Cargo Insurance Implications of Middle East Conflict
/The conflict between Israel and Palestine, and the associated attacking of commercial ships in the Red Sea by the Houthi rebels – both seem a long way from New Zealand. But, with this country having an economy reliant on import and export trade, and all except a tiny percentage of goods moving by sea, there are significant flow-on effects.
The Houthi attacks mean that hundreds of ships are now being routed around the Cape of Good Hope in South Africa, rather than through the Suez Canal. That canal connects the Red Sea to the Mediterranean Sea, and very many carriers now consider the area to be too dangerous. This will add at least two weeks to the usual transit time, increasing not only fuel costs but also labour charges and other operational costs such as war risks premiums.
These costs are being passed on to cargo owners. Surcharges that are currently being imposed for cargoes being carried between New Zealand and Europe (and vice versa) are up to US$1550 per container, to cover fuel, additional insurance premiums and the like. The surcharges for cargoes that have to be loaded at or discharged from ports in the Red Sea area are higher.
From a cargo insurance point of view, the major issues are likely to arise from the delayed arrival of goods at destination. Some will miss their intended markets (such as Easter goods) and perishable goods may reach or exceed their usual shelf life, reducing their value or making them entirely unusable by the time they arrive.
Many insured parties are going to be very upset to be told that loss caused by delay is an excluded peril under all of the standard cargo insurance wordings. In some circumstances additional cover for delay can be purchased, but this is normally limited to perishables only and it comes at a cost. For goods that simply miss their market, there is no cover at all under standard policies because cargo insurance responds only to physical loss or damage, not to purely financial loss.

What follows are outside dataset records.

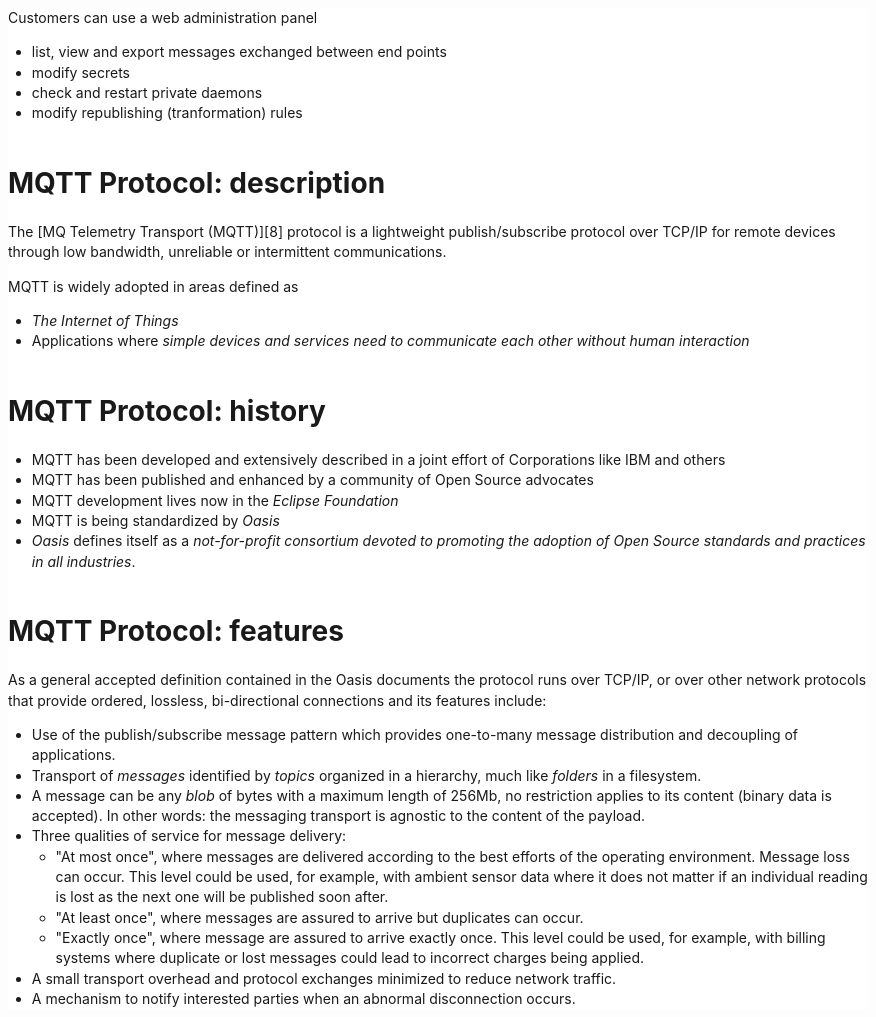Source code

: Customers can use a web administration panel

  * list, view and export messages exchanged between end points
  * modify secrets
  * check and restart private daemons
  * modify republishing (tranformation) rules

# MQTT Protocol: description

The [MQ Telemetry Transport (MQTT)][8] protocol is a lightweight
publish/subscribe protocol over TCP/IP for remote devices through
low bandwidth, unreliable or intermittent communications.

MQTT is widely adopted in areas defined as

  * *The Internet of Things*
  * Applications where *simple devices and services
    need to communicate each other without human interaction*
    
# MQTT Protocol: history

  * MQTT has been developed and extensively described in a joint
    effort of Corporations like IBM and others
  * MQTT has been published and enhanced by a community of Open Source
    advocates
  * MQTT development lives now in the *Eclipse Foundation*
  * MQTT is being standardized by *Oasis*
  * *Oasis* defines itself as a *not-for-profit consortium
    devoted to promoting the adoption of Open Source standards
    and practices in all industries*.

# MQTT Protocol: features

As a general accepted definition contained in the Oasis documents
the protocol runs over TCP/IP, or over other network protocols
that provide ordered, lossless, bi-directional connections and
its features include:

  * Use of the publish/subscribe message pattern which provides
    one-to-many message distribution and decoupling of applications.
  * Transport of *messages* identified by *topics* organized in a
    hierarchy, much like *folders* in a filesystem.
  * A message can be any *blob* of bytes with a maximum length of 256Mb,
    no restriction applies to its content (binary data is accepted).
    In other words: the messaging transport is agnostic to the content
    of the payload.
  * Three qualities of service for message delivery:
    * "At most once", where messages are delivered according to
      the best efforts of the operating environment.
      Message loss can occur. This level could be used,
      for example, with ambient sensor data where it does
      not matter if an individual reading is lost as the
      next one will be published soon after.
    * "At least once", where messages are assured to arrive
      but duplicates can occur.
    * "Exactly once", where message are assured to arrive
      exactly once. This level could be used, for example,
      with billing systems where duplicate or lost messages
      could lead to incorrect charges being applied.
  * A small transport overhead and protocol exchanges minimized to
    reduce network traffic.
  * A mechanism to notify interested parties when an abnormal
    disconnection occurs.
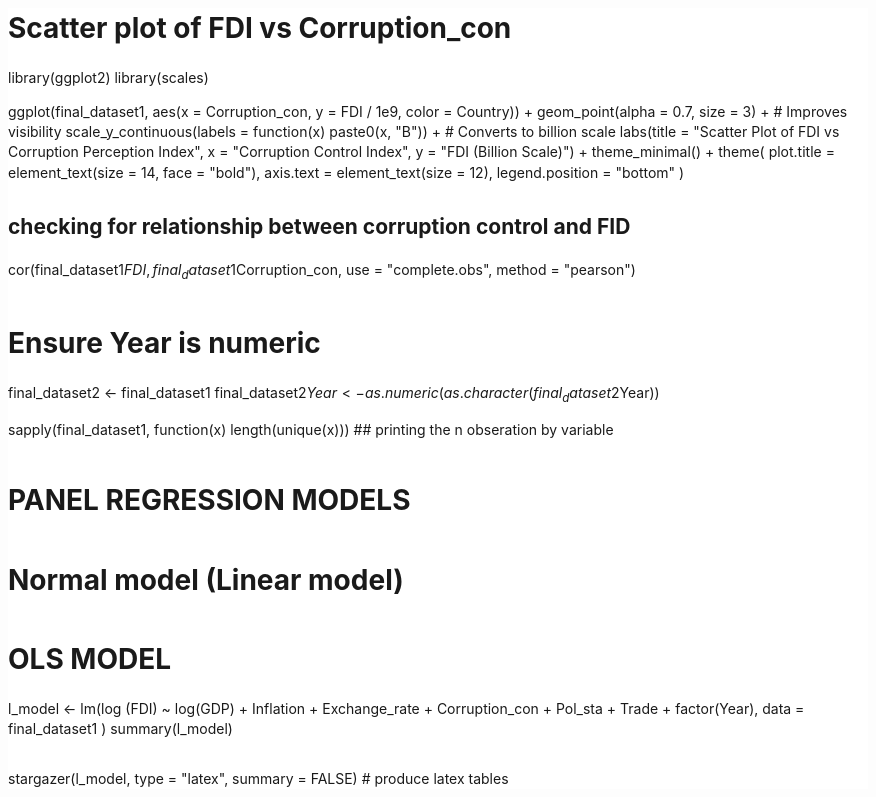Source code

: 
#
# Scatter plot of FDI vs Corruption_con

library(ggplot2)
library(scales)

ggplot(final_dataset1, aes(x = Corruption_con, y = FDI / 1e9, color = Country)) +
  geom_point(alpha = 0.7, size = 3) +  # Improves visibility
  scale_y_continuous(labels = function(x) paste0(x, "B")) +  # Converts to billion scale
  labs(title = "Scatter Plot of FDI vs Corruption Perception Index", 
       x = "Corruption Control Index", 
       y = "FDI (Billion Scale)") +
  theme_minimal() +
  theme(
    plot.title = element_text(size = 14, face = "bold"),
    axis.text = element_text(size = 12),
    legend.position = "bottom"
  )


## checking for relationship between corruption control and FID
cor(final_dataset1$FDI, final_dataset1$Corruption_con, use = "complete.obs", method = "pearson")




##
# Ensure Year is numeric
final_dataset2 <- final_dataset1
final_dataset2$Year <- as.numeric(as.character(final_dataset2$Year))

sapply(final_dataset1, function(x) length(unique(x))) ## printing the n obseration by variable


##
# PANEL REGRESSION MODELS
# Normal model (Linear model)

# OLS MODEL
l_model <- lm(log (FDI)
 ~ log(GDP) + Inflation + Exchange_rate + Corruption_con +  Pol_sta + Trade + factor(Year), 
                    data = final_dataset1 )
summary(l_model)

## 
stargazer(l_model, type = "latex", summary = FALSE) # produce latex tables
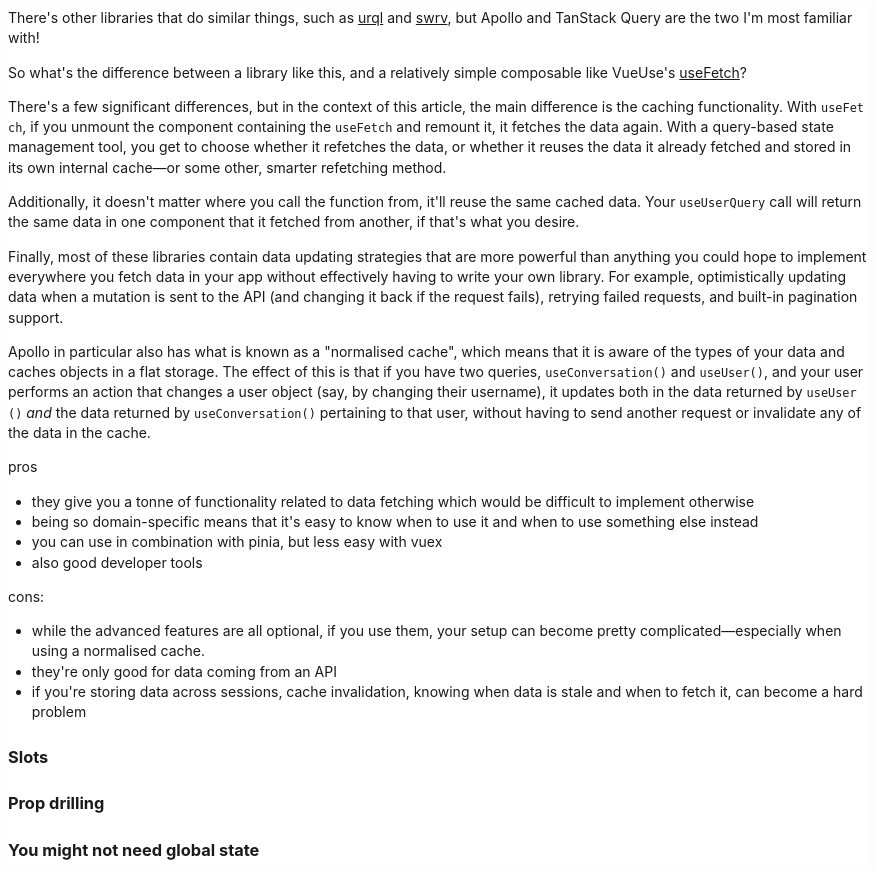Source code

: There's other libraries that do similar things, such as [urql] and [swrv], but
Apollo and TanStack Query are the two I'm most familiar with!

So what's the difference between a library like this, and a relatively simple
composable like VueUse's [useFetch]?

There's a few significant differences, but in the context of this article, the
main difference is the caching functionality. With `useFetch`, if you unmount
the component containing the `useFetch` and remount it, it fetches the data
again. With a query-based state management tool, you get to choose whether it
refetches the data, or whether it reuses the data it already fetched and stored
in its own internal cache—or some other, smarter refetching method.

Additionally, it doesn't matter where you call the function from, it'll reuse
the same cached data. Your `useUserQuery` call will return the same data in one
component that it fetched from another, if that's what you desire.

Finally, most of these libraries contain data updating strategies that are more
powerful than anything you could hope to implement everywhere you fetch data in
your app without effectively having to write your own library. For example,
optimistically updating data when a mutation is sent to the API (and changing it
back if the request fails), retrying failed requests, and built-in pagination
support.

Apollo in particular also has what is known as a "normalised cache", which means
that it is aware of the types of your data and caches objects in a flat storage.
The effect of this is that if you have two queries, `useConversation()` and
`useUser()`, and your user performs an action that changes a user object (say,
by changing their username), it updates both in the data returned by `useUser()`
_and_ the data returned by `useConversation()` pertaining to that user, without
having to send another request or invalidate any of the data in the cache.

pros

- they give you a tonne of functionality related to data fetching which would be
  difficult to implement otherwise
- being so domain-specific means that it's easy to know when to use it and when
  to use something else instead
- you can use in combination with pinia, but less easy with vuex
- also good developer tools

cons:

- while the advanced features are all optional, if you use them, your setup can
  become pretty complicated—especially when using a normalised cache.
- they're only good for data coming from an API
- if you're storing data across sessions, cache invalidation, knowing when data
  is stale and when to fetch it, can become a hard problem

### Slots

### Prop drilling

### You might not need global state


[component events]: https://vuejs.org/guide/components/events.html
[vuex]: https://vuex.vuejs.org/
[pinia]: https://pinia.vuejs.org/
[vue apollo]: https://apollo.vuejs.org/
[tanstack query]: https://tanstack.com/query/latest
[urql]: https://formidable.com/open-source/urql/
[swrv]: https://docs-swrv.netlify.app/
[usefetch]: https://vueuse.org/core/useFetch/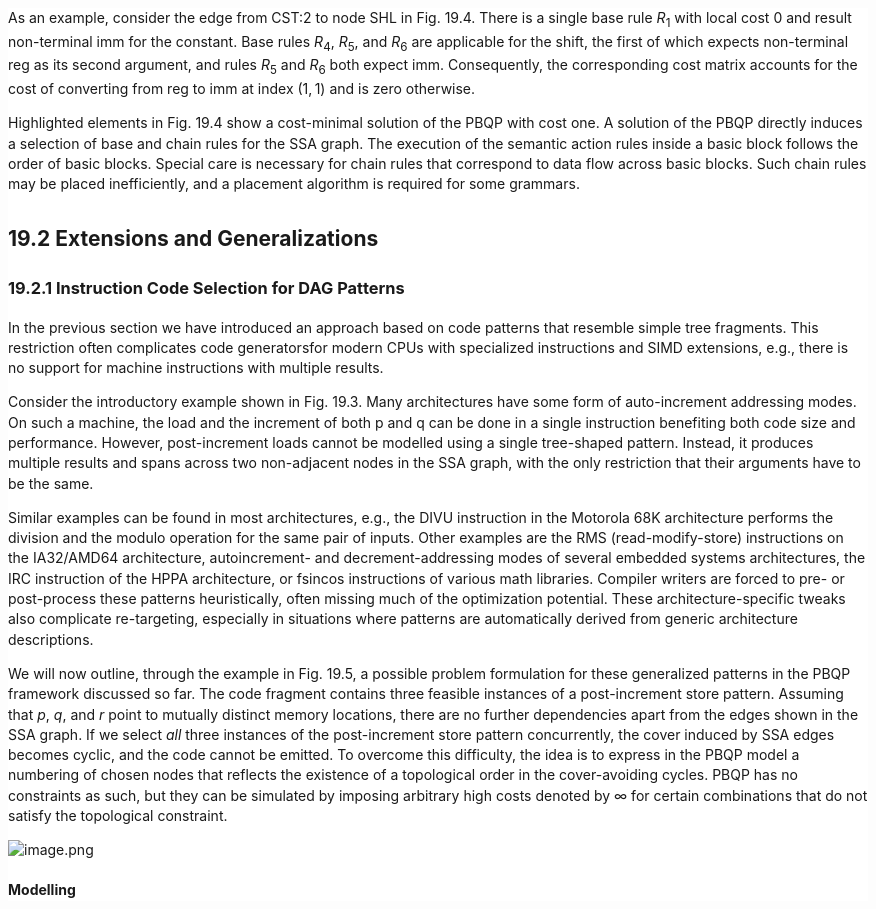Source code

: As an example, consider the edge from CST:2 to node SHL in Fig. 19.4. There is a single base rule $R_{1}$ with local cost $0$ and result non-terminal imm for the constant. Base rules $R_{4}$, $R_{5}$, and $R_{6}$ are applicable for the shift, the first of which expects non-terminal reg as its second argument, and rules $R_{5}$ and $R_{6}$ both expect imm. Consequently, the corresponding cost matrix accounts for the cost of converting from reg to imm at index $(1,\,1)$ and is zero otherwise.

Highlighted elements in Fig. 19.4 show a cost-minimal solution of the PBQP with cost one. A solution of the PBQP directly induces a selection of base and chain rules for the SSA graph. The execution of the semantic action rules inside a basic block follows the order of basic blocks. Special care is necessary for chain rules that correspond to data flow across basic blocks. Such chain rules may be placed inefficiently, and a placement algorithm is required for some grammars.

## 19.2 Extensions and Generalizations

### 19.2.1 Instruction Code Selection for DAG Patterns

In the previous section we have introduced an approach based on code patterns that resemble simple tree fragments. This restriction often complicates code generatorsfor modern CPUs with specialized instructions and SIMD extensions, e.g., there is no support for machine instructions with multiple results.

Consider the introductory example shown in Fig. 19.3. Many architectures have some form of auto-increment addressing modes. On such a machine, the load and the increment of both p and q can be done in a single instruction benefiting both code size and performance. However, post-increment loads cannot be modelled using a single tree-shaped pattern. Instead, it produces multiple results and spans across two non-adjacent nodes in the SSA graph, with the only restriction that their arguments have to be the same.

Similar examples can be found in most architectures, e.g., the DIVU instruction in the Motorola 68K architecture performs the division and the modulo operation for the same pair of inputs. Other examples are the RMS (read-modify-store) instructions on the IA32/AMD64 architecture, autoincrement- and decrement-addressing modes of several embedded systems architectures, the IRC instruction of the HPPA architecture, or fsincos instructions of various math libraries. Compiler writers are forced to pre- or post-process these patterns heuristically, often missing much of the optimization potential. These architecture-specific tweaks also complicate re-targeting, especially in situations where patterns are automatically derived from generic architecture descriptions.

We will now outline, through the example in Fig. 19.5, a possible problem formulation for these generalized patterns in the PBQP framework discussed so far. The code fragment contains three feasible instances of a post-increment store pattern. Assuming that $p$, $q$, and $r$ point to mutually distinct memory locations, there are no further dependencies apart from the edges shown in the SSA graph. If we select _all_ three instances of the post-increment store pattern concurrently, the cover induced by SSA edges becomes cyclic, and the code cannot be emitted. To overcome this difficulty, the idea is to express in the PBQP model a numbering of chosen nodes that reflects the existence of a topological order in the cover-avoiding cycles. PBQP has no constraints as such, but they can be simulated by imposing arbitrary high costs denoted by $\infty$ for certain combinations that do not satisfy the topological constraint.

![image.png](https://blog-1314253005.cos.ap-guangzhou.myqcloud.com/202310100112792.png)


#### **Modelling**
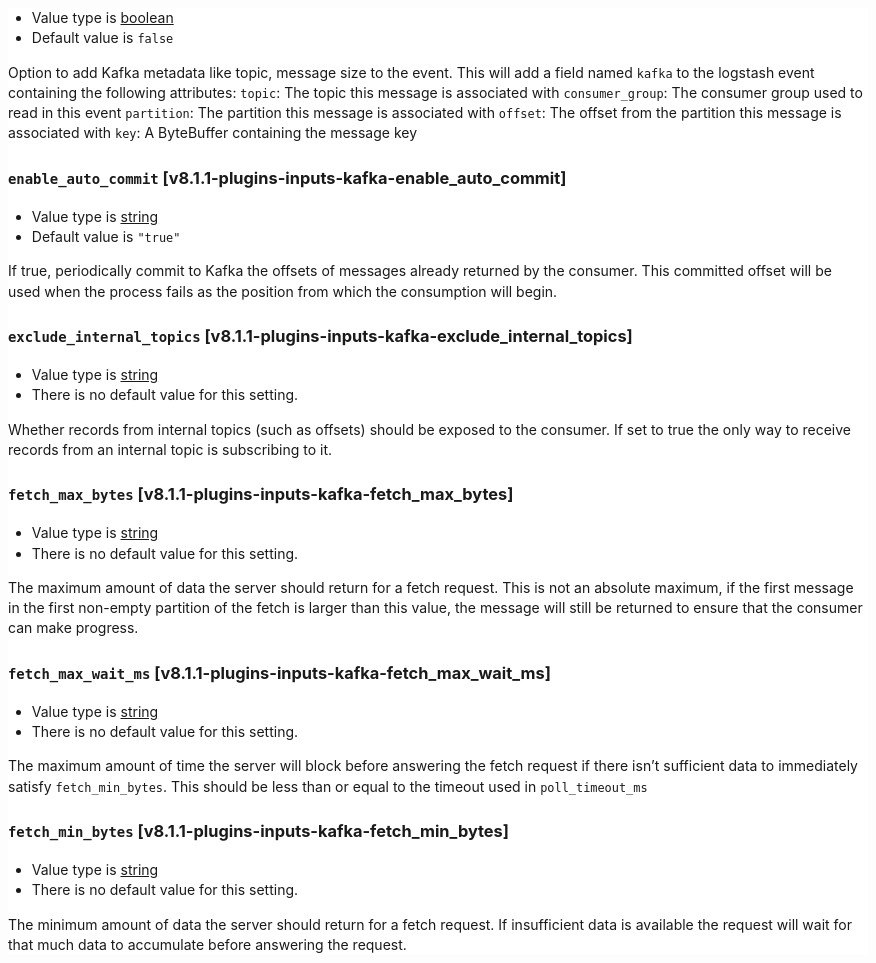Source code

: * Value type is [boolean](/lsr/value-types.md#boolean)
* Default value is `false`

Option to add Kafka metadata like topic, message size to the event. This will add a field named `kafka` to the logstash event containing the following attributes: `topic`: The topic this message is associated with `consumer_group`: The consumer group used to read in this event `partition`: The partition this message is associated with `offset`: The offset from the partition this message is associated with `key`: A ByteBuffer containing the message key

### `enable_auto_commit` [v8.1.1-plugins-inputs-kafka-enable_auto_commit]

* Value type is [string](/lsr/value-types.md#string)
* Default value is `"true"`

If true, periodically commit to Kafka the offsets of messages already returned by the consumer. This committed offset will be used when the process fails as the position from which the consumption will begin.

### `exclude_internal_topics` [v8.1.1-plugins-inputs-kafka-exclude_internal_topics]

* Value type is [string](/lsr/value-types.md#string)
* There is no default value for this setting.

Whether records from internal topics (such as offsets) should be exposed to the consumer. If set to true the only way to receive records from an internal topic is subscribing to it.

### `fetch_max_bytes` [v8.1.1-plugins-inputs-kafka-fetch_max_bytes]

* Value type is [string](/lsr/value-types.md#string)
* There is no default value for this setting.

The maximum amount of data the server should return for a fetch request. This is not an absolute maximum, if the first message in the first non-empty partition of the fetch is larger than this value, the message will still be returned to ensure that the consumer can make progress.

### `fetch_max_wait_ms` [v8.1.1-plugins-inputs-kafka-fetch_max_wait_ms]

* Value type is [string](/lsr/value-types.md#string)
* There is no default value for this setting.

The maximum amount of time the server will block before answering the fetch request if there isn’t sufficient data to immediately satisfy `fetch_min_bytes`. This should be less than or equal to the timeout used in `poll_timeout_ms`

### `fetch_min_bytes` [v8.1.1-plugins-inputs-kafka-fetch_min_bytes]

* Value type is [string](/lsr/value-types.md#string)
* There is no default value for this setting.

The minimum amount of data the server should return for a fetch request. If insufficient data is available the request will wait for that much data to accumulate before answering the request.
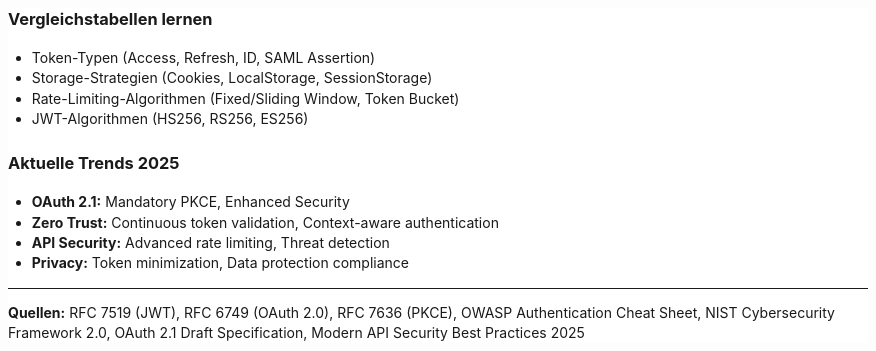 ### Vergleichstabellen lernen
- Token-Typen (Access, Refresh, ID, SAML Assertion)
- Storage-Strategien (Cookies, LocalStorage, SessionStorage)
- Rate-Limiting-Algorithmen (Fixed/Sliding Window, Token Bucket)
- JWT-Algorithmen (HS256, RS256, ES256)

### Aktuelle Trends 2025
- **OAuth 2.1:** Mandatory PKCE, Enhanced Security
- **Zero Trust:** Continuous token validation, Context-aware authentication
- **API Security:** Advanced rate limiting, Threat detection
- **Privacy:** Token minimization, Data protection compliance

---

**Quellen:** RFC 7519 (JWT), RFC 6749 (OAuth 2.0), RFC 7636 (PKCE), OWASP Authentication Cheat Sheet, NIST Cybersecurity Framework 2.0, OAuth 2.1 Draft Specification, Modern API Security Best Practices 2025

In the event that goods are lost as a direct result of war or war-like activities, cover will similarly be excluded by standard exclusions. That cover is customarily written back by the Institute War (Cargo) and Institute Strikes Clauses (Cargo), so it would pay for brokers to ensure that the policies held by their import and export clients do include it.
Cargo owners also need to be aware that routing ships around the Cape of Good Hope carries additional risks. The area is notorious for frequent storms (it was originally called the Cape of Storms) and for dangerous waves caused by the meeting of currents from the east and west. It is home to nearly 3000 known shipwrecks. While damage caused by adverse weather and sea conditions is generally covered, those responsible for packing containers should be taking additional care to make sure that their packing is appropriate and adequate, to avoid arguments over the “insufficiency of packaging” exclusion in the standard cargo wordings.
The other risk that arises from the Cape of Good Hope route, is piracy. Pirates operate off the coast of Somalia, with there being two attacks on ships in November 2023. This is not as great a risk as it once was, but it has certainly not gone away. In one of the recent attacks, the pirates were able to seize the ship and demand a ransom. A ransom payment, if made by the ship owners, can be treated as a general average sacrifice, meaning a payment made for the benefit of all those with a financial interest in the voyage, including cargo interests. The good news is that general average is an insured peril, and all that cargo interests need to do is pass the general average paperwork straight to their insurers, who know what to do and will sort it out.
Comment by Pauline Davies
The world of shipping is one in which overseas events can have significant impacts locally. Such events often have the unwelcome effect of bringing home to insured parties some of the limitations of their cover with the resulting financial consequences. Risk management should not, though, start and finish with insurance and all importers and exporters need to be aware of how best to use terms of trade and Incoterms to minimise their cargo risks. This is an area, too, where brokers can be adding value.